[Recorded data]
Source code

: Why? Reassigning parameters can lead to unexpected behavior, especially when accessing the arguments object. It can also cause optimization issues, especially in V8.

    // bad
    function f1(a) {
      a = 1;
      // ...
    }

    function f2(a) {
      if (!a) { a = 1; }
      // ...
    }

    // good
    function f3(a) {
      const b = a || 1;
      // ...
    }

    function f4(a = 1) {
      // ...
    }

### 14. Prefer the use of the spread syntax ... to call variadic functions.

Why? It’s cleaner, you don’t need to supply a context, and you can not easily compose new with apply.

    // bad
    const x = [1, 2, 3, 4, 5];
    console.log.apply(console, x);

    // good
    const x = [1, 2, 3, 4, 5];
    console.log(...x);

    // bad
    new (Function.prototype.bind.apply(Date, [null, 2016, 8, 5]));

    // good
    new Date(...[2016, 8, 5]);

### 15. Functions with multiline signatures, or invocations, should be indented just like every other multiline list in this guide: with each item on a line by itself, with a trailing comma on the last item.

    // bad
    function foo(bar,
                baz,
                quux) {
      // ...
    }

Exercise: Which lines in the data above contain "with"? Show each one.

Output for this task:
Why? It’s cleaner, you don’t need to supply a context, and you can not easily compose new with apply.
### 15. Functions with multiline signatures, or invocations, should be indented just like every other multiline list in this guide: with each item on a line by itself, with a trailing comma on the last item.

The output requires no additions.